If you have hens, you have eggs!! With our current laying count, we are getting about 10 eggs a day, which adds up to around 70+/- eggs per week. When all 17 of our layer hens start laying, we will be getting anywhere from 95-120 eggs per week! That is at least a dozen a day and over 8 dozen a week.
What do we do with all these eggs?!
Before chickens, we were barely eating a dozen eggs a week, so what do we do with all these eggs now? Well, I am going to tell you!! From eating them fresh to preserving them for the winter months and up to 2 years.
See the little white eggs? Those are chocolates, how cute <3
Breakfast: I am not a big morning person, and I wait a few hours after I wake up before I eat anything. However, I am certainly not opposed to eating a good omelet for lunch!
Currently my favorite brunch is an omelet, 3-4 eggs, onions, seasonings, salsa, and sour cream. If you've never tried it, DO IT, and you're welcome :)
Breakfast for Dinner: I personally love eating a good breakfast for dinner! There are 5 people who live in our house, so when we have breakfast for dinner, I cook a dozen eggs.
Our staple breakfast-dinner consist of bacon/sausage, home-made biscuits & gravy, and of course scrambled or fried eggs!! delicious
Boiled eggs: Remember how I told you about our little chicken, Chocolate. We save her eggs up until we have a dozen, and then we boil them for the perfect bite-sized snack! In-between waiting on Chocolate's eggs we will boil a dozen regular sized eggs, those do not last long because Lincoln and Abigail alone can eat them all in a day!
Baking: Making lots of cookies, banana bread, cakes.... basically, any recipe that takes eggs!!
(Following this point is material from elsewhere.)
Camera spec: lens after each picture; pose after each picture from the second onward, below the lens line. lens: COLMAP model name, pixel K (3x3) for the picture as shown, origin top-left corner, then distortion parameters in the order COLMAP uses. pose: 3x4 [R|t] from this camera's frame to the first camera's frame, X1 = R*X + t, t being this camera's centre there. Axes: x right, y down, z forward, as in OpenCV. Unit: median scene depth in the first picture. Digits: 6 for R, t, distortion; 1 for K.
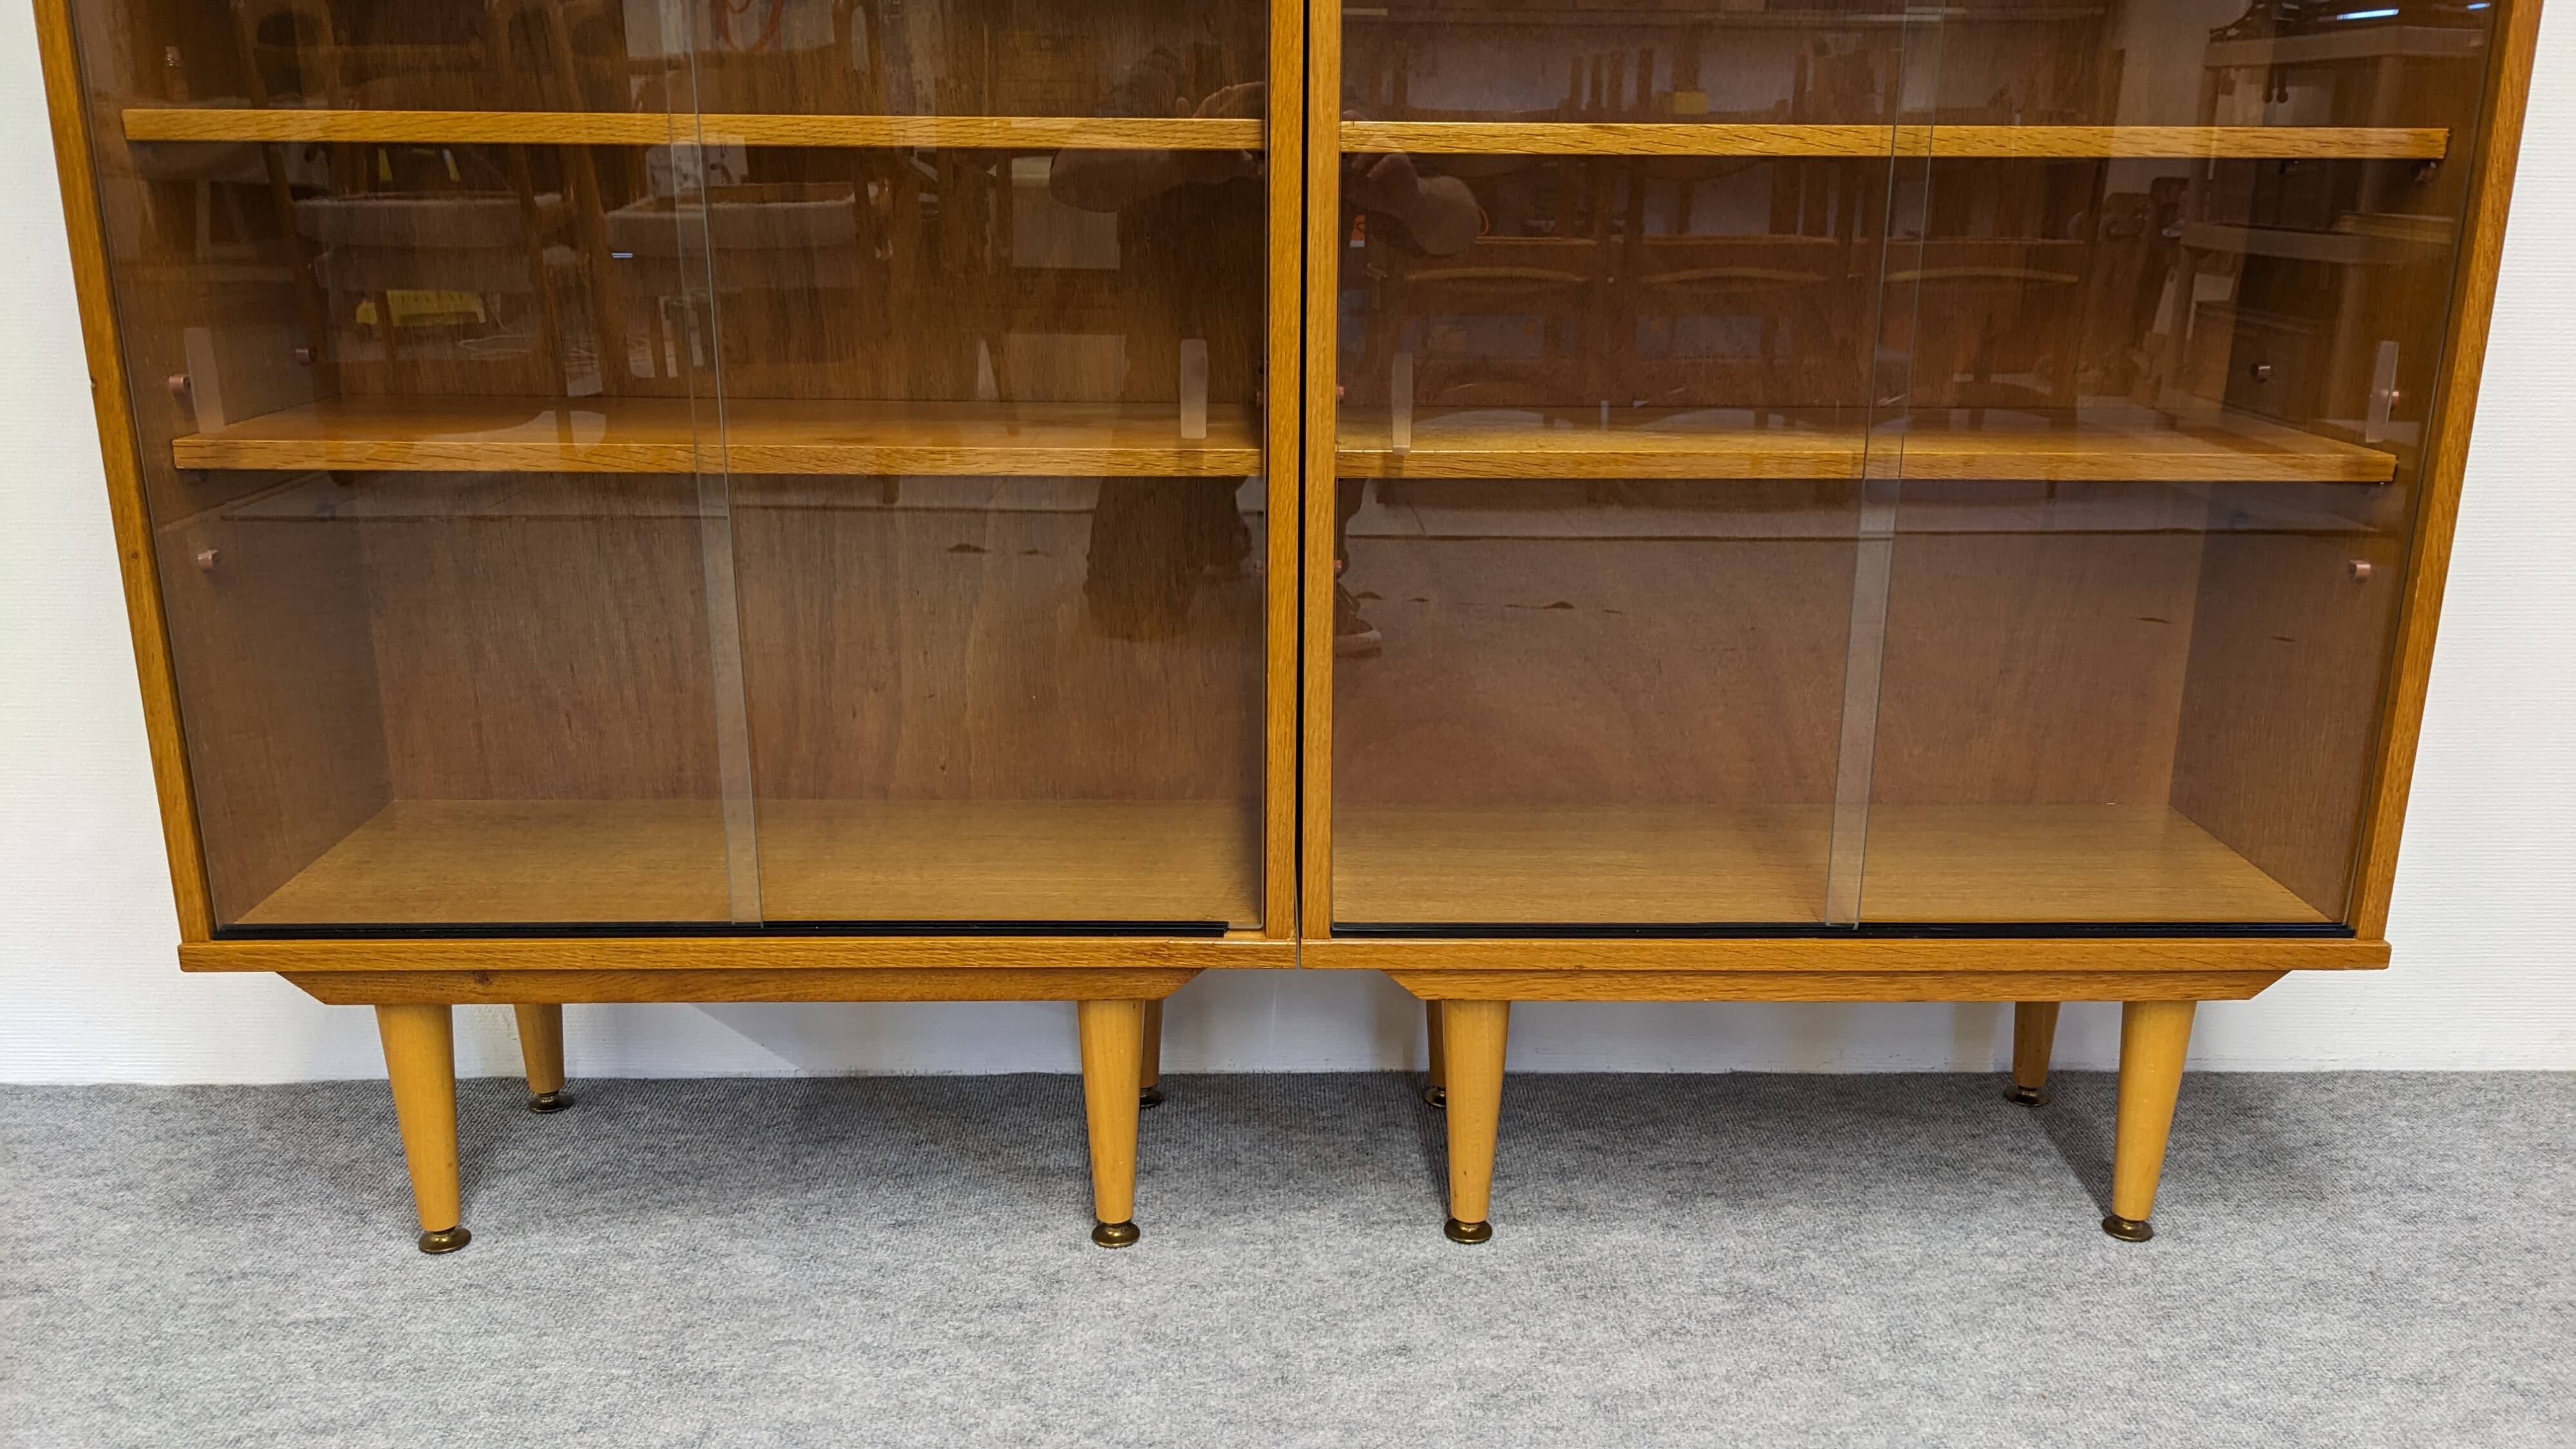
lens RADIAL K [[2043.5, 0, 1296.0], [0, 2043.5, 735.8], [0, 0, 1]] dist [0.049807, -0.080399]
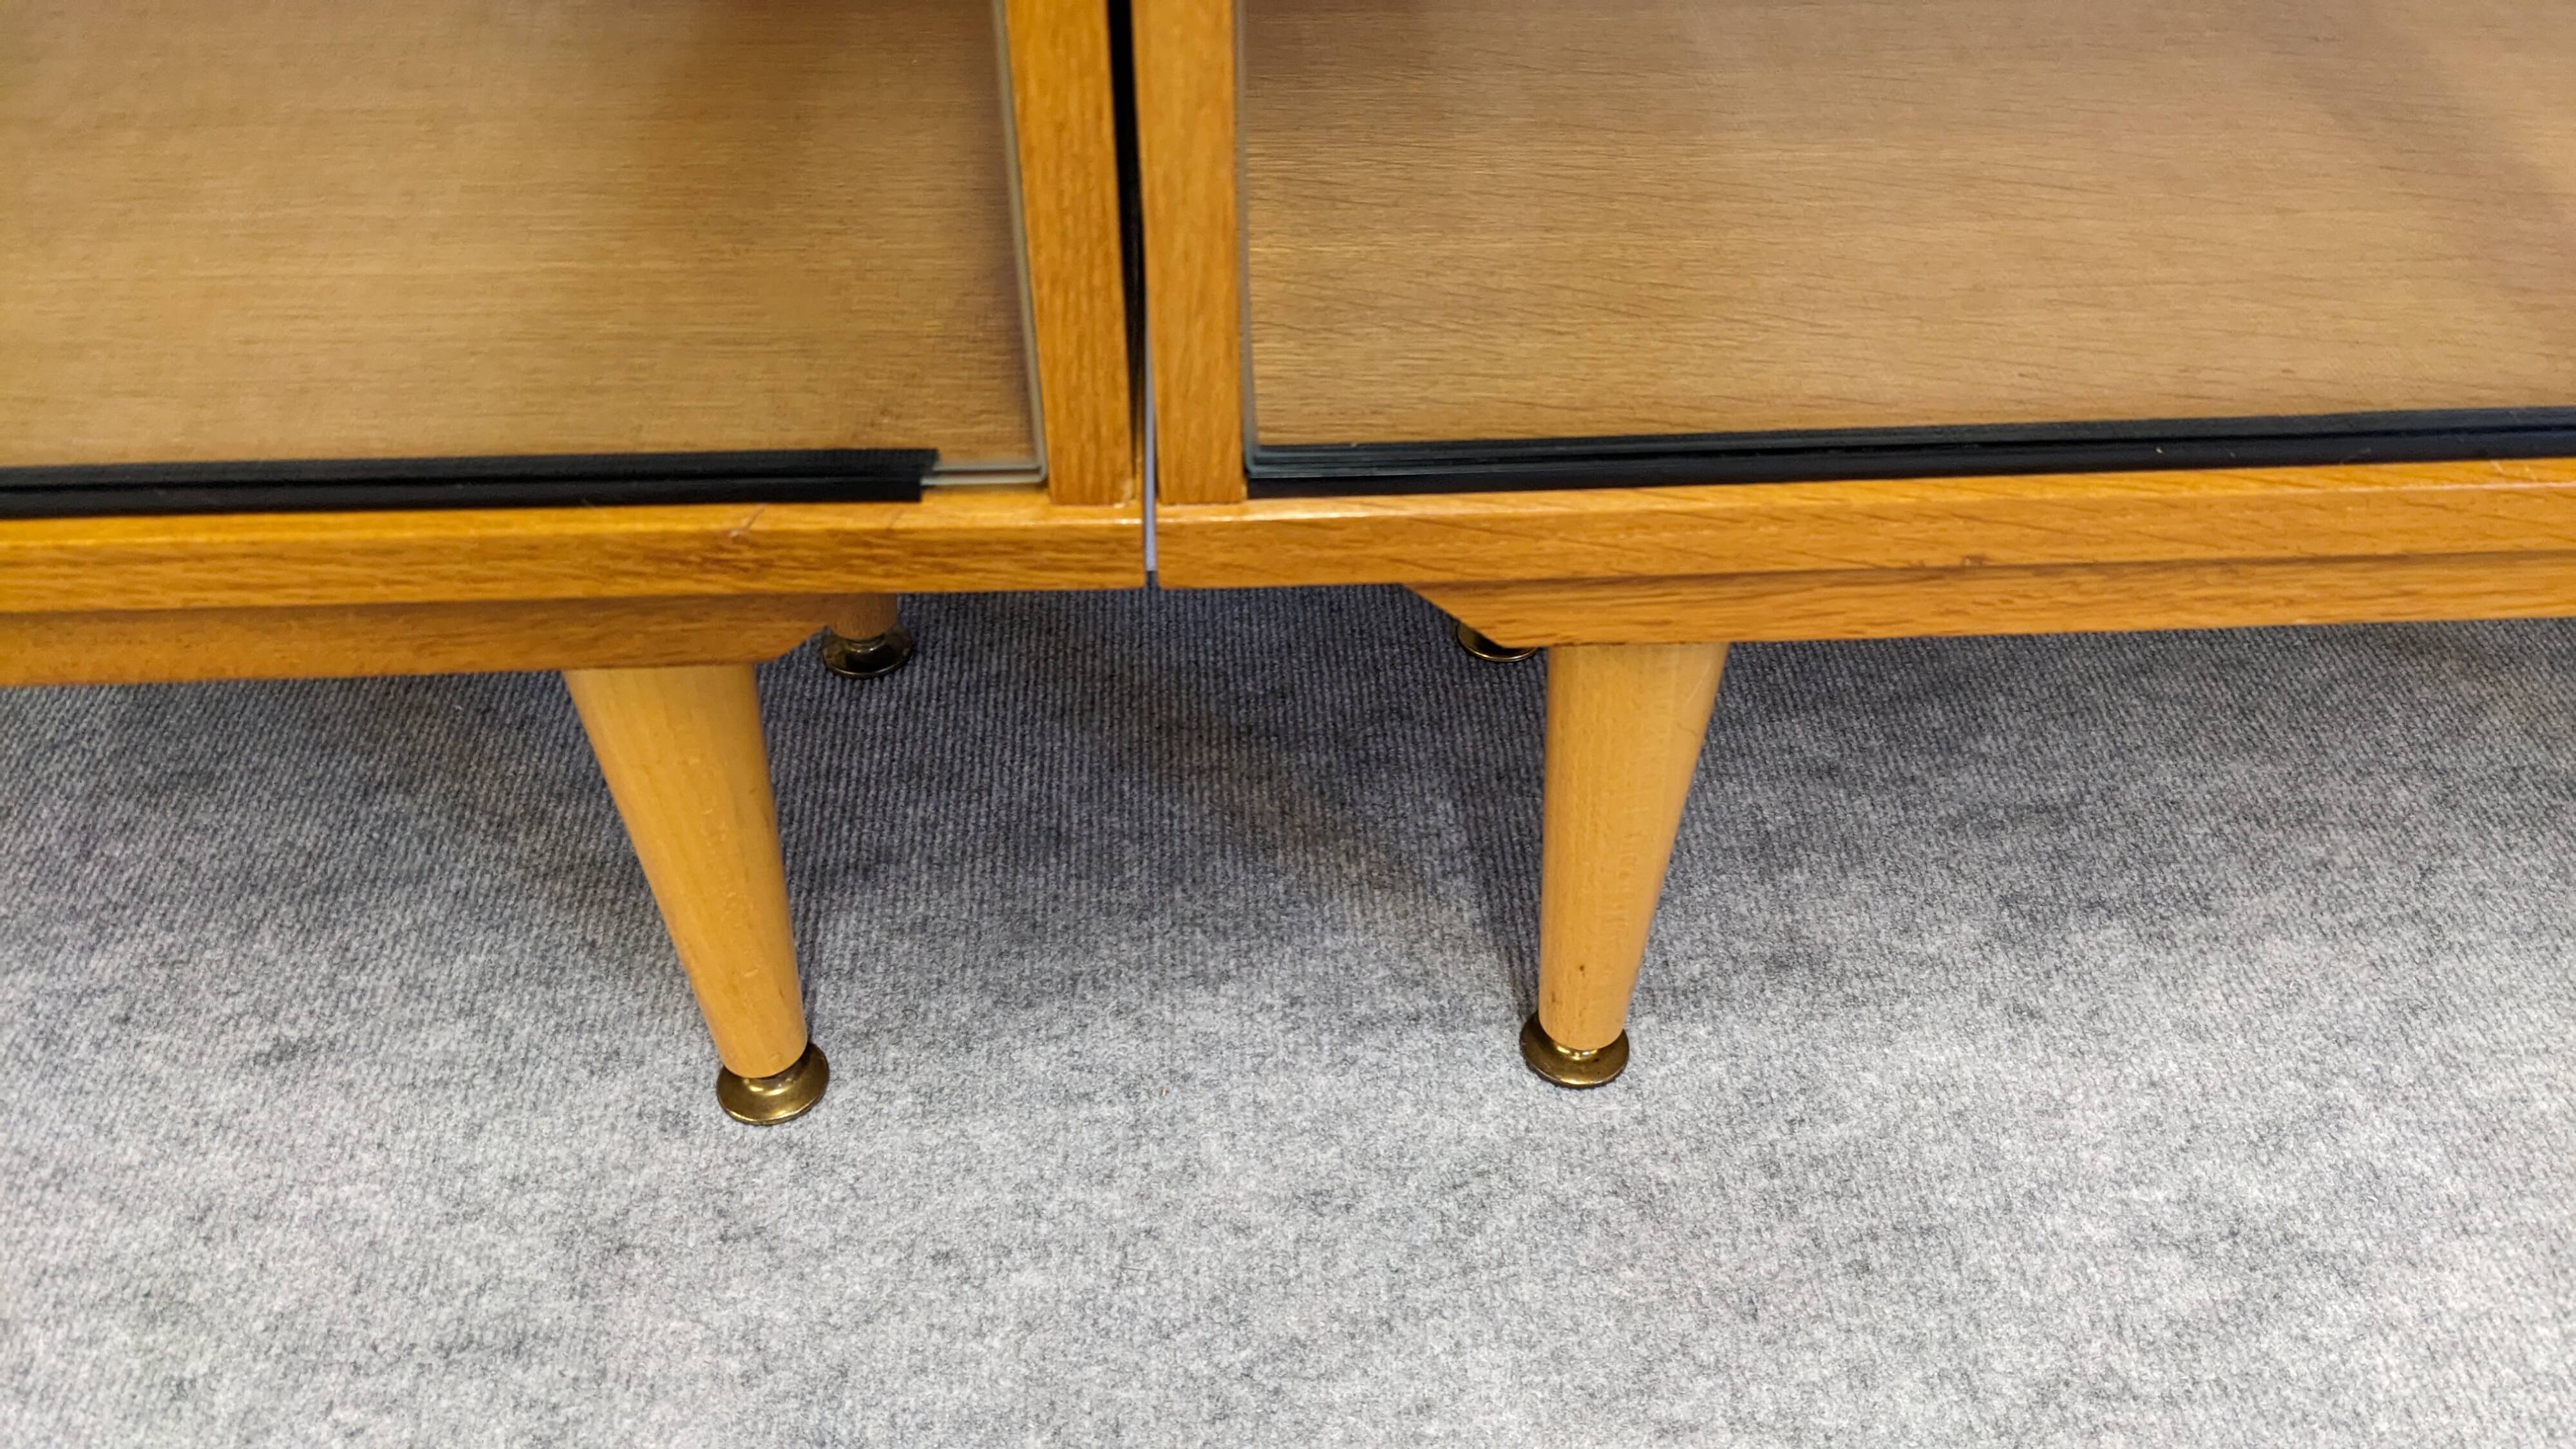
lens RADIAL K [[2031.4, 0, 1301.0], [0, 2031.4, 771.8], [0, 0, 1]] dist [0.046812, -0.076379]
pose [[0.999416, -0.024704, 0.023624, 0.016065], [0.011743, 0.897213, 0.441442, -0.006452], [-0.032101, -0.440907, 0.896979, 0.641344]]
Water glassing: No, I am not pickling eggs, and I am too afraid to try to do that for now, lol.
Water glassing eggs is when you put unwashed (poop & dirt free) eggs in a lime-water solution. The limewater fills in the pores of the eggshell and seals them. What do you think they did before refrigerators?
I have eaten some eggs that have been water glassed for a couple months, because chickens do not lay eggs in the winter months! They tastes just like the day they were laid, the only thing that is really different are the yolks. The yolks are more likely to bust. I am not sure why that is, but other than that, you can't even tell a difference. One thing I do recommend is, check the eggs (by the float test) to make sure they are not bad. A floating egg is a bad egg.
***Many people will use 5-gallon buckets and fill them with eggs and the limewater solution, but I will not be doing that because if one egg breaks then all the eggs could be ruined.
Giving the eggs away: Currently we are giving 12-18 eggs to my in-laws per week. Also, if we are feeling extra generous or we just haven't used that many eggs in a week, we will give a dozen away to a few lucky people who are close to us!
This is currently the amount of eggs we have gotten since Sunday! I even water glassed a dozen on Tuesday.
What do we do with all those shells?
Save your egg shells, especially if you have a garden! It isn't really an inconvenience, just an extra step or 3..
Wash your shells out
When you have a baking sheet full, bake them at 250 degrees for 30 minutes.
Grind them down into a very fine grit or powder.
The benefits of egg shells, great source of calcium for your chickens. Great source of calcium for your tomatoes and other plants. Put them around your Hosta's or other garden shrubs/plants where slugs like to live. I'm sure there is more, but these are the things I use them for!
If you had thoughts of getting chickens but didn't know what to do with all the eggs, I hope this post gave you a little insight on what all you can do to use them up!